#### Your goal
Reproduce the text of all the records below line for line and character for character. Leave out the pictures.

#### Recorded information
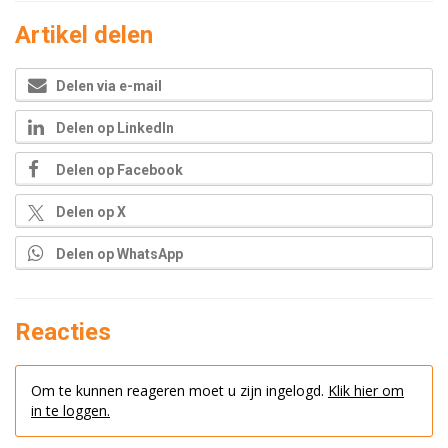
Artikel delen
Delen via e-mail
Delen op LinkedIn
Delen op Facebook
Delen op X
Delen op WhatsApp
Reacties
Om te kunnen reageren moet u zijn ingelogd.
Klik hier om
in te loggen.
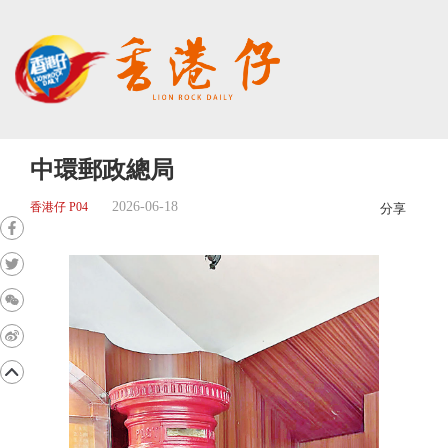
中環郵政總局
2026-06-18
香港仔 P04
分享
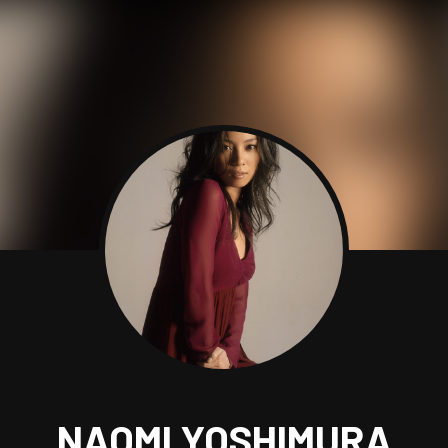
NAOMI YOSHIMURA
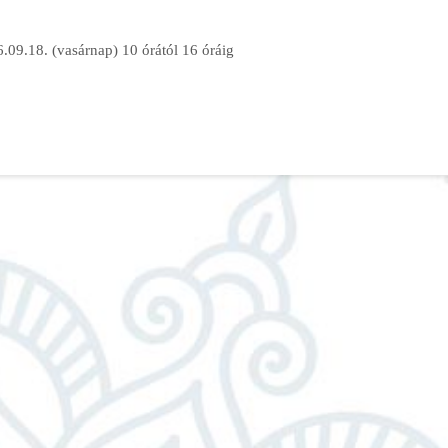
.09.18. (vasárnap) 10 órától 16 óráig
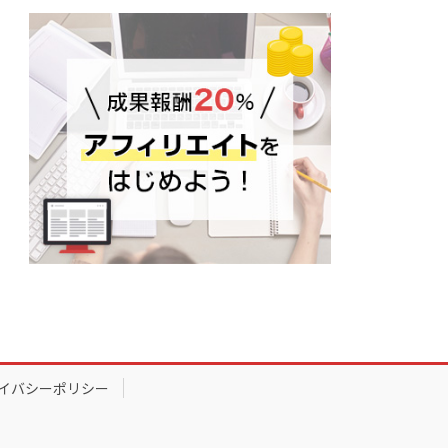
イバシーポリシー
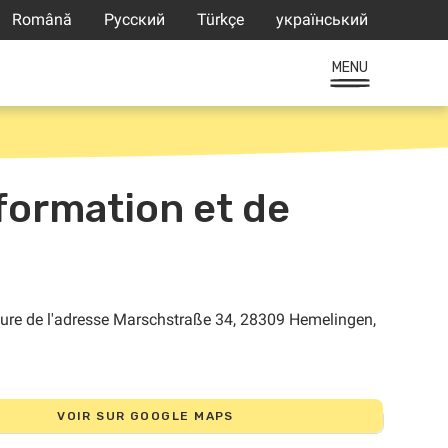
Română
Русский
Türkçe
український
MENU
formation et de
VOIR SUR GOOGLE MAPS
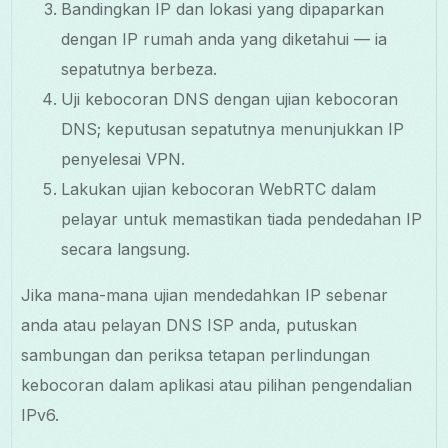
Bandingkan IP dan lokasi yang dipaparkan
dengan IP rumah anda yang diketahui — ia
sepatutnya berbeza.
Uji kebocoran DNS dengan ujian kebocoran
DNS; keputusan sepatutnya menunjukkan IP
penyelesai VPN.
Lakukan ujian kebocoran WebRTC dalam
pelayar untuk memastikan tiada pendedahan IP
secara langsung.
Jika mana-mana ujian mendedahkan IP sebenar
anda atau pelayan DNS ISP anda, putuskan
sambungan dan periksa tetapan perlindungan
kebocoran dalam aplikasi atau pilihan pengendalian
IPv6.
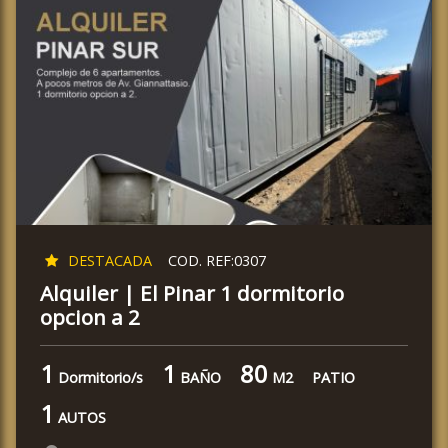
DESTACADA
COD. REF:0307
Alquiler | El Pinar 1 dormitorio
opcion a 2
1
1
80
Dormitorio/s
BAÑO
M2
PATIO
1
AUTOS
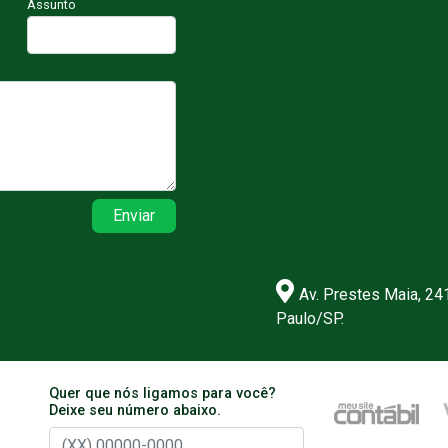
Assunto
Enviar
Av. Prestes Maia, 24
Paulo/SP.
Quer que nós ligamos para você?
Deixe seu número abaixo.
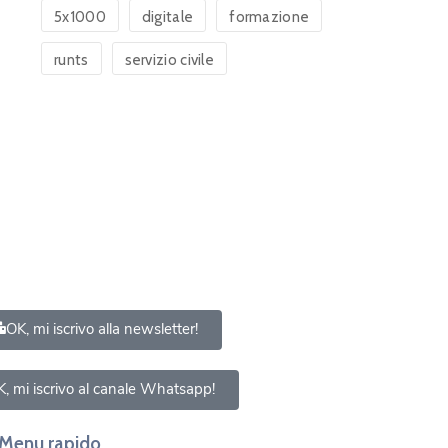
5x1000
digitale
formazione
runts
servizio civile
OK, mi iscrivo alla newsletter!
, mi iscrivo al canale Whatsapp!
Menu rapido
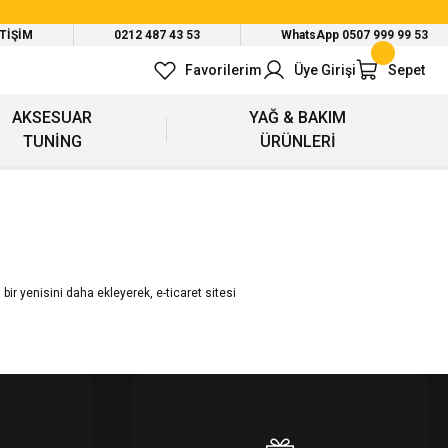
ETİŞİM
0212 487 43 53
WhatsApp 0507 999 99 53
Favorilerim
Üye Girişi
Sepet
AKSESUAR
YAĞ & BAKIM
TUNİNG
ÜRÜNLERİ
 bir yenisini daha ekleyerek,
e-ticaret sitesi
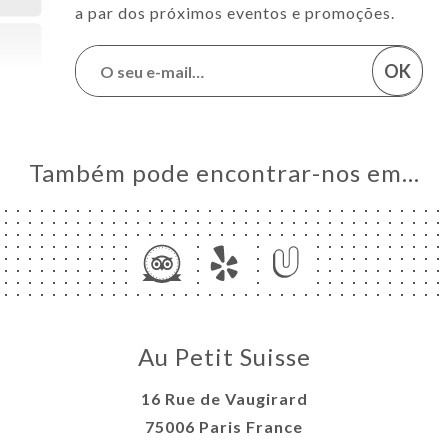
a par dos próximos eventos e promoções.
OK
Também pode encontrar-nos em…
Au Petit Suisse
16 Rue de Vaugirard
75006 Paris France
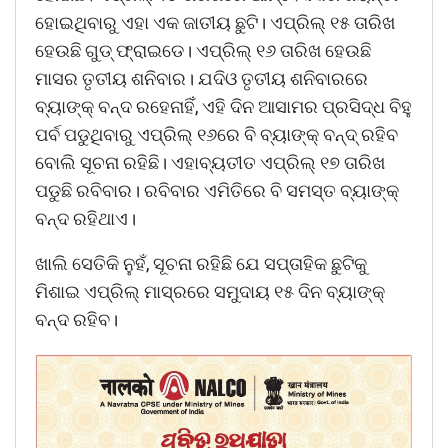
ହୋଇଥିବାରୁ ଏହା ଏକ ଜାତୀୟ ଛୁଟି। ଏପ୍ରିଲ୍‌ ୧୫ ତାରିଖ
ହେଉଛି ଗୁଡ୍‌ ଫ୍ରାଇଡେ। ଏପ୍ରିଲ୍‌ ୧୬ ତାରିଖ ହେଉଛି
ମାସର ତୃତୀୟ ଶନିବାର। ଯଦିଓ ତୃତୀୟ ଶନିବାରରେ
ବ୍ୟାଙ୍କ୍‌ ବନ୍ଦ ରହେନାହିଁ, ଏହି ଦିନ ଆସାମର ପ୍ରସିଦ୍ଧ ବିହୁ
ପର୍ବ ପଡୁଥିବାରୁ ଏପ୍ରିଲ୍‌ ୧୬ରେ ବି ବ୍ୟାଙ୍କ୍‌ ବନ୍ଦ୍‌ ରହିବ
ବୋଲି ସୂଚନା ରହିଛି। ଏହାବ୍ୟତୀତ ଏପ୍ରିଲ୍‌ ୧୭ ତାରିଖ
ପଡୁଛି ରବିବାର। ରବିବାର ଏମିତିରେ ବି ସମସ୍ତ ବ୍ୟାଙ୍କ୍‌
ବନ୍ଦ ରହିଥାଏ।
ଖାଲି ସେତିକି ନୁହଁ, ସୂଚନା ରହିଛି ଯେ ସପ୍ତାହିକ ଛୁଟିକୁ
ମିଶାଇ ଏପ୍ରିଲ୍‌ ମାସ୍ରରେ ସମୁଦାୟ ୧୫ ଦିନ ବ୍ୟାଙ୍କ୍‌
ବନ୍ଦ ରହିବ।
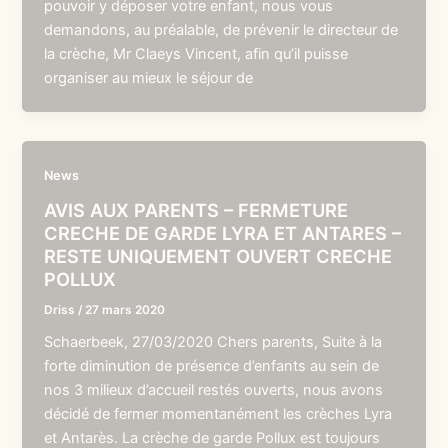
pouvoir y déposer votre enfant, nous vous
demandons, au préalable, de prévenir le directeur de
la crèche, Mr Claeys Vincent, afin qu’il puisse
organiser au mieux le séjour de
News
AVIS AUX PARENTS – FERMETURE
CRECHE DE GARDE LYRA ET ANTARES –
RESTE UNIQUEMENT OUVERT CRECHE
POLLUX
Driss
/
27 mars 2020
Schaerbeek, 27/03/2020 Chers parents, Suite à la
forte diminution de présence d’enfants au sein de
nos 3 milieux d’accueil restés ouverts, nous avons
décidé de fermer momentanément les crèches Lyra
et Antarès. La crèche de garde Pollux est toujours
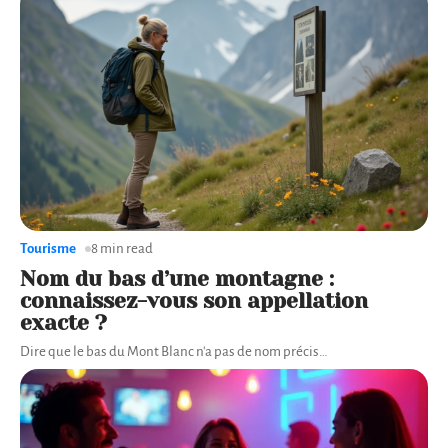
Tourisme
8 min read
Nom du bas d’une montagne :
connaissez-vous son appellation
exacte ?
Dire que le bas du Mont Blanc n'a pas de nom précis
…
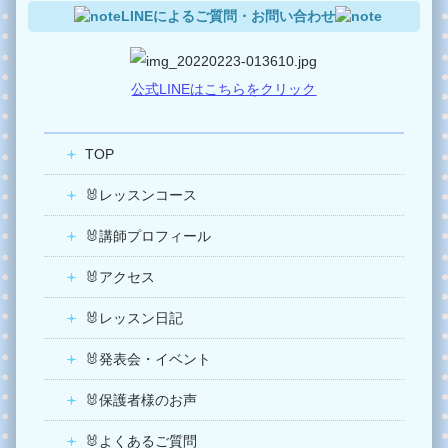
LINEによるご質問・お問い合わせ
公式LINEはこちらをクリック
TOP
🐰レッスンコース
🐰講師プロフィール
🐰アクセス
🐰レッスン日記
🐰発表会・イベント
🐰保護者様のお声
🐰よくあるご質問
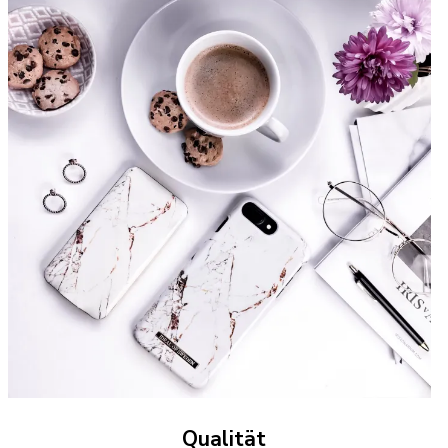
Qualität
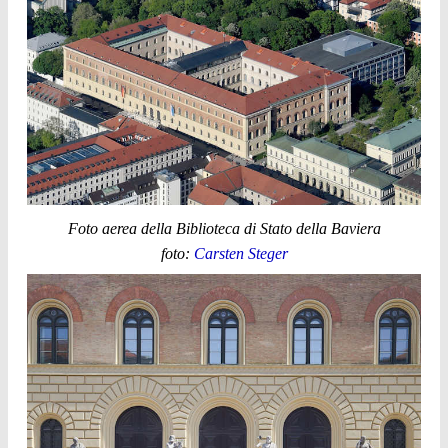
Foto aerea della Biblioteca di Stato della Baviera
foto:
Carsten Steger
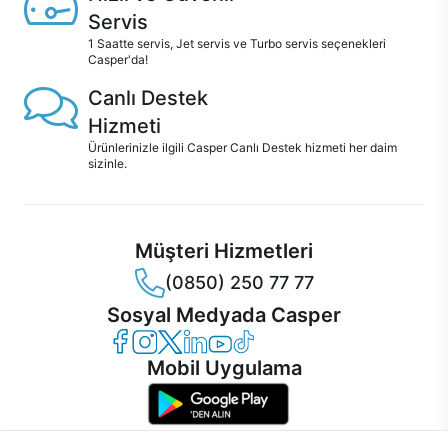
Servis
1 Saatte servis, Jet servis ve Turbo servis seçenekleri
Casper'da!
Canlı Destek
Hizmeti
Ürünlerinizle ilgili Casper Canlı Destek hizmeti her daim
sizinle.
Müşteri Hizmetleri
(0850) 250 77 77
Sosyal Medyada Casper
Casper Facebook
Casper Instagram
Casper Twitter
Casper LinkedIn
Casper YouTube
Casper TikTok
Mobil Uygulama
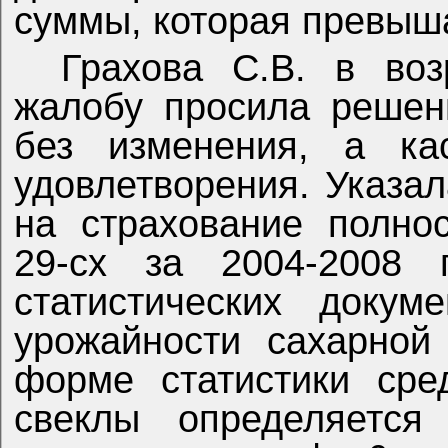
суммы, которая превыша
Грахова С.В. в во
жалобу просила решен
без изменения, а ка
удовлетворения. Указал
на страхование полно
29-сх за 2004-2008 
статистических докум
урожайности сахарной
форме статистики сре
свеклы определяется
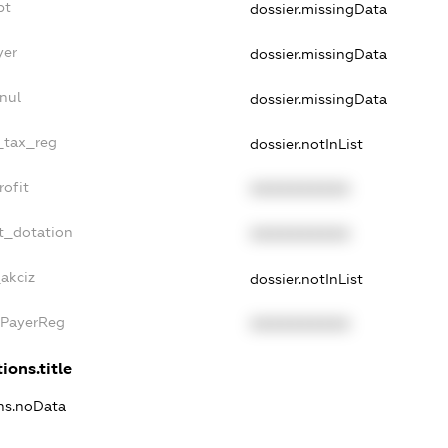
bt
dossier.missingData
yer
dossier.missingData
nul
dossier.missingData
e_tax_reg
dossier.notInList
rofit
XXXXXXXXXX
t_dotation
XXXXXXXXXX
_akciz
dossier.notInList
xPayerReg
XXXXXXXXXX
ions.title
ons.noData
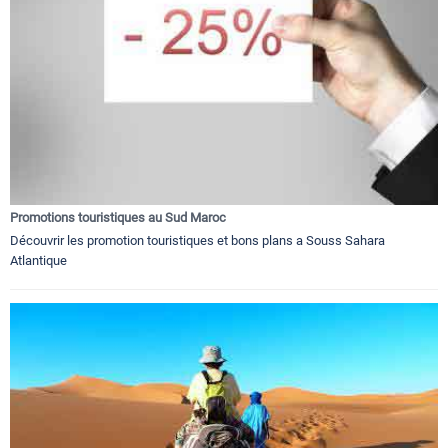
Promotions touristiques au Sud Maroc
Découvrir les promotion touristiques et bons plans a Souss Sahara
Atlantique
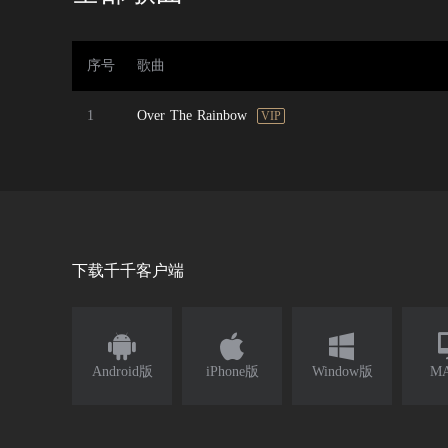
大
序号
歌曲
1
Over The Rainbow
VIP
下载千千客户端



Android版
iPhone版
Window版
M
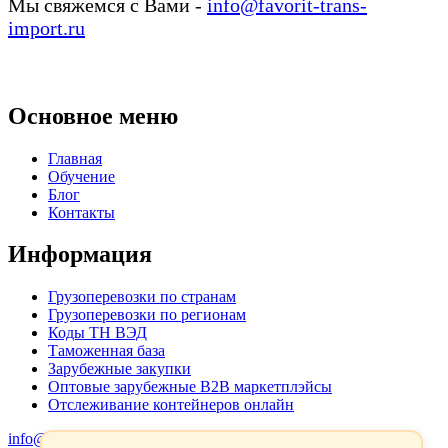
Мы свяжемся с Вами -
info@favorit-trans-
import.ru
Основное меню
Главная
Обучение
Блог
Контакты
Информация
Грузоперевозки по странам
Грузоперевозки по регионам
Коды ТН ВЭД
Таможенная база
Зарубежные закупки
Оптовые зарубежные B2B маркетплэйсы
Отслеживание контейнеров онлайн
info@favorit-trans-import.ru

#### Task response
Artikel delen
Delen via e-mail
Delen op LinkedIn
Delen op Facebook
Delen op X
Delen op WhatsApp
Reacties
Om te kunnen reageren moet u zijn ingelogd.
Klik hier om
in te loggen.
中環郵政總局
2026-06-18
香港仔 P04
分享
NAOMI YOSHIMURA
.09.18. (vasárnap) 10 órától 16 óráig
イバシーポリシー
Română
Русский
Türkçe
український
MENU
formation et de
VOIR SUR GOOGLE MAPS
Bandingkan IP dan lokasi yang dipaparkan
dengan IP rumah anda yang diketahui — ia
sepatutnya berbeza.
Uji kebocoran DNS dengan ujian kebocoran
DNS; keputusan sepatutnya menunjukkan IP
penyelesai VPN.
Lakukan ujian kebocoran WebRTC dalam
pelayar untuk memastikan tiada pendedahan IP
secara langsung.
Jika mana-mana ujian mendedahkan IP sebenar
anda atau pelayan DNS ISP anda, putuskan
sambungan dan periksa tetapan perlindungan
kebocoran dalam aplikasi atau pilihan pengendalian
IPv6.
DESTACADA
COD. REF:0307
Alquiler | El Pinar 1 dormitorio
opcion a 2
1
1
80
Dormitorio/s
BAÑO
M2
PATIO
1
AUTOS
Assunto
Enviar
Av. Prestes Maia, 24
Paulo/SP.
Quer que nós ligamos para você?
Deixe seu número abaixo.
5x1000
digitale
formazione
runts
servizio civile
OK, mi iscrivo alla newsletter!
, mi iscrivo al canale Whatsapp!
Menu rapido
ETİŞİM
0212 487 43 53
WhatsApp 0507 999 99 53
Favorilerim
Üye Girişi
Sepet
AKSESUAR
YAĞ & BAKIM
TUNİNG
ÜRÜNLERİ
 bir yenisini daha ekleyerek,
e-ticaret sitesi
a par dos próximos eventos e promoções.
OK
Também pode encontrar-nos em…
Au Petit Suisse
16 Rue de Vaugirard
75006 Paris France
ହୋଇଥିବାରୁ ଏହା ଏକ ଜାତୀୟ ଛୁଟି। ଏପ୍ରିଲ୍‌ ୧୫ ତାରିଖ
ହେଉଛି ଗୁଡ୍‌ ଫ୍ରାଇଡେ। ଏପ୍ରିଲ୍‌ ୧୬ ତାରିଖ ହେଉଛି
ମାସର ତୃତୀୟ ଶନିବାର। ଯଦିଓ ତୃତୀୟ ଶନିବାରରେ
ବ୍ୟାଙ୍କ୍‌ ବନ୍ଦ ରହେନାହିଁ, ଏହି ଦିନ ଆସାମର ପ୍ରସିଦ୍ଧ ବିହୁ
ପର୍ବ ପଡୁଥିବାରୁ ଏପ୍ରିଲ୍‌ ୧୬ରେ ବି ବ୍ୟାଙ୍କ୍‌ ବନ୍ଦ୍‌ ରହିବ
ବୋଲି ସୂଚନା ରହିଛି। ଏହାବ୍ୟତୀତ ଏପ୍ରିଲ୍‌ ୧୭ ତାରିଖ
ପଡୁଛି ରବିବାର। ରବିବାର ଏମିତିରେ ବି ସମସ୍ତ ବ୍ୟାଙ୍କ୍‌
ବନ୍ଦ ରହିଥାଏ।
ଖାଲି ସେତିକି ନୁହଁ, ସୂଚନା ରହିଛି ଯେ ସପ୍ତାହିକ ଛୁଟିକୁ
ମିଶାଇ ଏପ୍ରିଲ୍‌ ମାସ୍ରରେ ସମୁଦାୟ ୧୫ ଦିନ ବ୍ୟାଙ୍କ୍‌
ବନ୍ଦ ରହିବ।
pouvoir y déposer votre enfant, nous vous
demandons, au préalable, de prévenir le directeur de
la crèche, Mr Claeys Vincent, afin qu’il puisse
organiser au mieux le séjour de
News
AVIS AUX PARENTS – FERMETURE
CRECHE DE GARDE LYRA ET ANTARES –
RESTE UNIQUEMENT OUVERT CRECHE
POLLUX
Driss
/
27 mars 2020
Schaerbeek, 27/03/2020 Chers parents, Suite à la
forte diminution de présence d’enfants au sein de
nos 3 milieux d’accueil restés ouverts, nous avons
décidé de fermer momentanément les crèches Lyra
et Antarès. La crèche de garde Pollux est toujours
Tourisme
8 min read
Nom du bas d’une montagne :
connaissez-vous son appellation
exacte ?
Dire que le bas du Mont Blanc n'a pas de nom précis
…
LINEによるご質問・お問い合わせ
公式LINEはこちらをクリック
TOP
🐰レッスンコース
🐰講師プロフィール
🐰アクセス
🐰レッスン日記
🐰発表会・イベント
🐰保護者様のお声
🐰よくあるご質問
Qualität
Foto aerea della Biblioteca di Stato della Baviera
foto:
Carsten Steger
Servis
1 Saatte servis, Jet servis ve Turbo servis seçenekleri
Casper'da!
Canlı Destek
Hizmeti
Ürünlerinizle ilgili Casper Canlı Destek hizmeti her daim
sizinle.
Müşteri Hizmetleri
(0850) 250 77 77
Sosyal Medyada Casper
Casper Facebook
Casper Instagram
Casper Twitter
Casper LinkedIn
Casper YouTube
Casper TikTok
Mobil Uygulama
суммы, которая превыша
Грахова С.В. в во
жалобу просила решен
без изменения, а ка
удовлетворения. Указал
на страхование полно
29-сх за 2004-2008 
статистических докум
урожайности сахарной
форме статистики сре
свеклы определяется
bt
dossier.missingData
yer
dossier.missingData
nul
dossier.missingData
e_tax_reg
dossier.notInList
rofit
XXXXXXXXXX
t_dotation
XXXXXXXXXX
_akciz
dossier.notInList
xPayerReg
XXXXXXXXXX
ions.title
ons.noData
Promotions touristiques au Sud Maroc
Découvrir les promotion touristiques et bons plans a Souss Sahara
Atlantique
大
序号
歌曲
1
Over The Rainbow
VIP
下载千千客户端



Android版
iPhone版
Window版
M
Мы свяжемся с Вами -
info@favorit-trans-
import.ru
Основное меню
Главная
Обучение
Блог
Контакты
Информация
Грузоперевозки по странам
Грузоперевозки по регионам
Коды ТН ВЭД
Таможенная база
Зарубежные закупки
Оптовые зарубежные B2B маркетплэйсы
Отслеживание контейнеров онлайн
info@favorit-trans-import.ru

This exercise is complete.